----- Document passage

LookAtTheFlowersKerry · 13/03/2017 08:10

Ok, I appreciate I fucked up with the night out. But I really didn't have any more drink than I said I would, it just came in smaller glasses. It would have been a very tense evening if I was completely sober as my mother was being very hard work and as it was me and my sister were able to laugh at her sniping at us instead of engaging.

Ds is 5 by the way, so not tiny. I said he could go back down and finish the video that DH pulled him off of. I probably should have been more proactive but tbh I was exhausted and taking the easy path. It's just that in my head I had it all under control (I did!) and dh didn't trust my judgement so stepped in. It made me feel rubbish and chastened.

OP posts:
Annesmyth123 · 13/03/2017 08:10

I agree with Isetan as well.

It seems like you and your DH are fundamentally on different pages when it comes to quite a lot of things and I would think it would be really useful for the two of you to agree a joint approach

Annesmyth123 · 13/03/2017 08:11

You did have more drink than you said you would. Why can't you see that? You SAID two glasses. You had three AND a cocktail.

----------

- _Task statement_
Please retype the forum thread from "Annesmyth123 · 13/03/2017 08:11" up to and including "AND a cocktail.". The items have nothing to do with the forum thread.

----- Dataset records

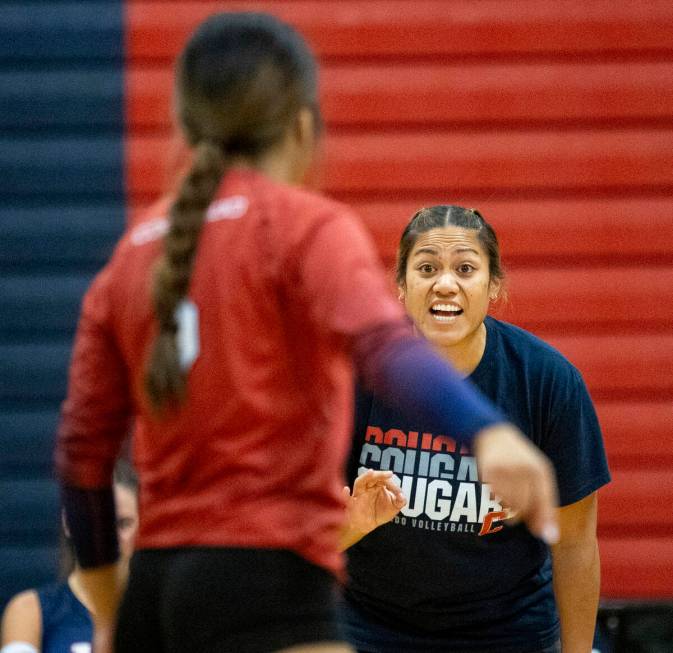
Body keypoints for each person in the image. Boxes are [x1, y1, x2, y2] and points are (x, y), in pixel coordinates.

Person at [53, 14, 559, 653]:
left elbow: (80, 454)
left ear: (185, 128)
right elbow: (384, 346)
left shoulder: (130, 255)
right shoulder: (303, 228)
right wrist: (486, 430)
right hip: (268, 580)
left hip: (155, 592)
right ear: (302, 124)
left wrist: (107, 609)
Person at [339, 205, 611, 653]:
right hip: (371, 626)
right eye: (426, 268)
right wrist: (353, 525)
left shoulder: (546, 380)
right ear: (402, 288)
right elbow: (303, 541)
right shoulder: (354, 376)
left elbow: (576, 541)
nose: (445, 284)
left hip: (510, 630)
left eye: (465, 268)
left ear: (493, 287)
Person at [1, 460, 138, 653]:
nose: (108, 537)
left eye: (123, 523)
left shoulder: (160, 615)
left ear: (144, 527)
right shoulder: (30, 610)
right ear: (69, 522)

----------
----- Dataset records

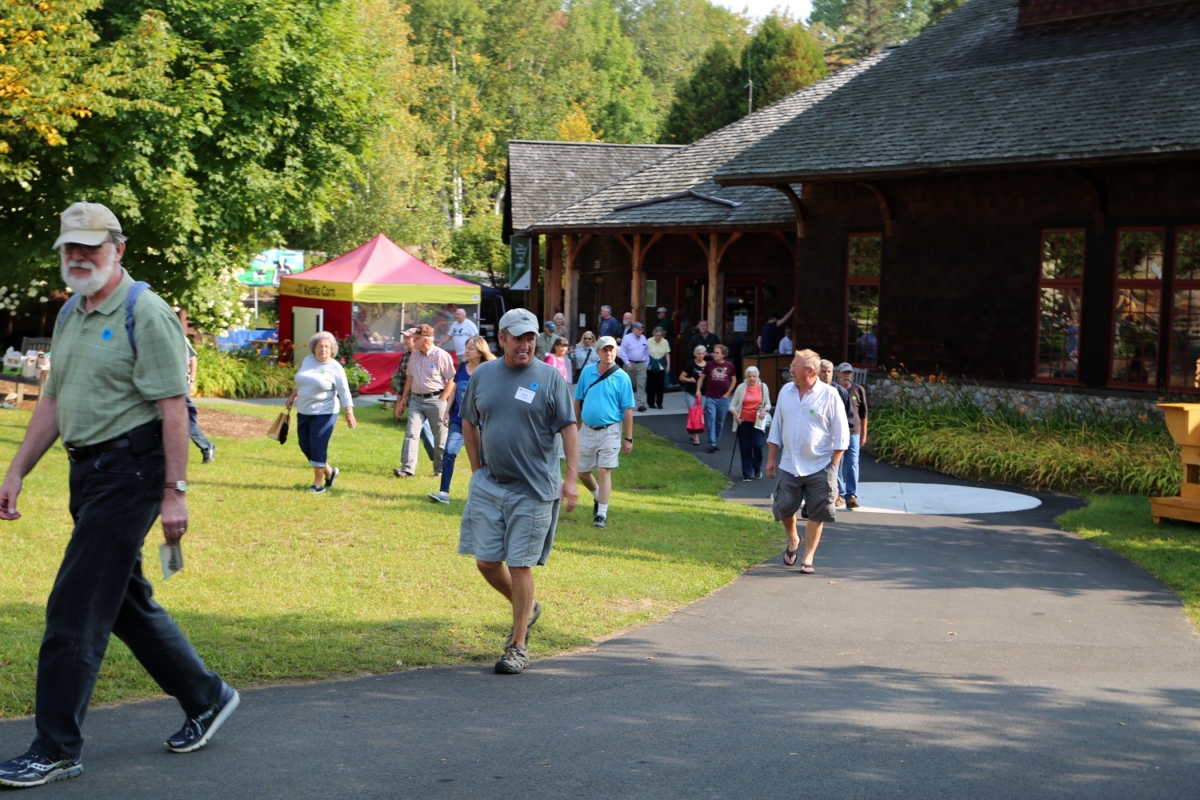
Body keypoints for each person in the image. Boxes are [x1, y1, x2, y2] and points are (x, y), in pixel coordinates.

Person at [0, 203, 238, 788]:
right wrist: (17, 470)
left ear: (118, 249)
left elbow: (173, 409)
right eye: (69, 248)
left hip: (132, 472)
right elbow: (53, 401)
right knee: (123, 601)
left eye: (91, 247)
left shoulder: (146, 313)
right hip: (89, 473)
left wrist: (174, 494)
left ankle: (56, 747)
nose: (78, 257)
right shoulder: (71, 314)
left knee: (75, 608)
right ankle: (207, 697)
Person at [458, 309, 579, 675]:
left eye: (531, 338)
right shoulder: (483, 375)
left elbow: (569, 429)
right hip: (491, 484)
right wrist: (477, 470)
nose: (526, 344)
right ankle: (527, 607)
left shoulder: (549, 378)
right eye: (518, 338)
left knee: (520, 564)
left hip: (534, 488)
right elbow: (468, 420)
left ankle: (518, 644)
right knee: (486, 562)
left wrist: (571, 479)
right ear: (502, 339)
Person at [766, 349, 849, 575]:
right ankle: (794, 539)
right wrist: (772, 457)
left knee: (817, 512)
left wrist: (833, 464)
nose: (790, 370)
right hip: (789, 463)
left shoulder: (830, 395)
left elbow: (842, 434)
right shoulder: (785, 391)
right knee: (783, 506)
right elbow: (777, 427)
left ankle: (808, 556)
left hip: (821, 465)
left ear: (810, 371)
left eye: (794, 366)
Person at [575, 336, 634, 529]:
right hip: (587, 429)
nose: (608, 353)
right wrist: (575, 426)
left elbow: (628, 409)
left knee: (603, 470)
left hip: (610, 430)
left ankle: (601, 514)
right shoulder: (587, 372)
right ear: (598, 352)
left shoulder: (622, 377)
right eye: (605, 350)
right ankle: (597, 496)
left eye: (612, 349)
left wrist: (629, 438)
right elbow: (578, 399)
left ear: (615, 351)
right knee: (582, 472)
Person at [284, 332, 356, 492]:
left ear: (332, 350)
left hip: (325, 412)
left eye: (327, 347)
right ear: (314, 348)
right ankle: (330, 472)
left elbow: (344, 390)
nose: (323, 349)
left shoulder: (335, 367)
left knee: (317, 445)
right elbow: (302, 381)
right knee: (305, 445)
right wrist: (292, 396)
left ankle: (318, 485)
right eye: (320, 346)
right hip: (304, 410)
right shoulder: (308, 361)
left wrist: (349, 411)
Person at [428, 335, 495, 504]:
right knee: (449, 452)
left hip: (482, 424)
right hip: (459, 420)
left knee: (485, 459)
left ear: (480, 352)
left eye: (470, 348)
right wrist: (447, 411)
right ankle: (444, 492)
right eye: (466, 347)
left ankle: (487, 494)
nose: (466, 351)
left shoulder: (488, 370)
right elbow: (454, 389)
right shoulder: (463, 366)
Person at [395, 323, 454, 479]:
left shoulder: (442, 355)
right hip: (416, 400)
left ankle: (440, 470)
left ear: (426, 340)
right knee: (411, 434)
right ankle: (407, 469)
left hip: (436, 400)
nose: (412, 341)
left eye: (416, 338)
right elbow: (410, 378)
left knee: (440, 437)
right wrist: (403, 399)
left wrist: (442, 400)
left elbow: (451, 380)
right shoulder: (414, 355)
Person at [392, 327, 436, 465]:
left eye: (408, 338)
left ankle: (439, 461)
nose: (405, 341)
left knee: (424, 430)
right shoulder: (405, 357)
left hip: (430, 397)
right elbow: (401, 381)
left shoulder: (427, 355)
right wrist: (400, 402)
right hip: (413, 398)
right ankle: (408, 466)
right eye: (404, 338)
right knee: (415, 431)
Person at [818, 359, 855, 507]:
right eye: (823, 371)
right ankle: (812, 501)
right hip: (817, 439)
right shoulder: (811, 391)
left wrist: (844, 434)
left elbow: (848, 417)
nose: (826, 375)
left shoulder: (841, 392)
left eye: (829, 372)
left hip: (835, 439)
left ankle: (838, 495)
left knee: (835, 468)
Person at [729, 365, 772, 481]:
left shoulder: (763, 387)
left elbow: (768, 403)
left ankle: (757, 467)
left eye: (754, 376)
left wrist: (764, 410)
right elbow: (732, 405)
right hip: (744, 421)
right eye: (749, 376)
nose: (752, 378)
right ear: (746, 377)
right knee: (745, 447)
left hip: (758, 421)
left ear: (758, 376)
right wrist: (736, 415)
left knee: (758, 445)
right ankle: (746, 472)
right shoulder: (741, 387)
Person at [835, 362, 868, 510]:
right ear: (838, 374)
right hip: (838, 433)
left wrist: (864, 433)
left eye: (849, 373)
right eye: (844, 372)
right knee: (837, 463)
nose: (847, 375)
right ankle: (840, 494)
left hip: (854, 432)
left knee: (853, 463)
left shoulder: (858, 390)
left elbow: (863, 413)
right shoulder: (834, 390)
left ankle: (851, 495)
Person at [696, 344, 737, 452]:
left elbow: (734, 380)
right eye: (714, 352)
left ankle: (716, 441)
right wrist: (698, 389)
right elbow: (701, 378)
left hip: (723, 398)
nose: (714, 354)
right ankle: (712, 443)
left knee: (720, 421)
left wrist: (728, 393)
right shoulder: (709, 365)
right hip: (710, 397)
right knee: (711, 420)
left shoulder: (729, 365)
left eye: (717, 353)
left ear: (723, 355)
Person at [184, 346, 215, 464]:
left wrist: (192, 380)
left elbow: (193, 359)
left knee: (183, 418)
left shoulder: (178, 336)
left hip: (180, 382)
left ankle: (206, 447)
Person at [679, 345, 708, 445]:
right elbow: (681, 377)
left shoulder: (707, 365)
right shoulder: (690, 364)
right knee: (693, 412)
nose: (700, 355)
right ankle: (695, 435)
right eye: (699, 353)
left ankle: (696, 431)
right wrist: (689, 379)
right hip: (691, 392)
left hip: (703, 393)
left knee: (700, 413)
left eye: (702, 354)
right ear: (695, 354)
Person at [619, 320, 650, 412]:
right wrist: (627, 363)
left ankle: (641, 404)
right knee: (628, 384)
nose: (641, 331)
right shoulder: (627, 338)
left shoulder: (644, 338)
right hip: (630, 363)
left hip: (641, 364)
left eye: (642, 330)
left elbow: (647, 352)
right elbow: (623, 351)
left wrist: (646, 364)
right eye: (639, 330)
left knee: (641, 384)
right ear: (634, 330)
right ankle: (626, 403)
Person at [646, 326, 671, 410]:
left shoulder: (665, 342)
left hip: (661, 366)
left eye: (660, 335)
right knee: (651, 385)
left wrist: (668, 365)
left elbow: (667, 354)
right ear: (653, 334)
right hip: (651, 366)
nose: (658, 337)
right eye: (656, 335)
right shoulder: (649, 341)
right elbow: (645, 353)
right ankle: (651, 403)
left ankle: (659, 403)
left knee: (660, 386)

----------

- _Final answer_
Annesmyth123 · 13/03/2017 08:11

You did have more drink than you said you would. Why can't you see that? You SAID two glasses. You had three AND a cocktail.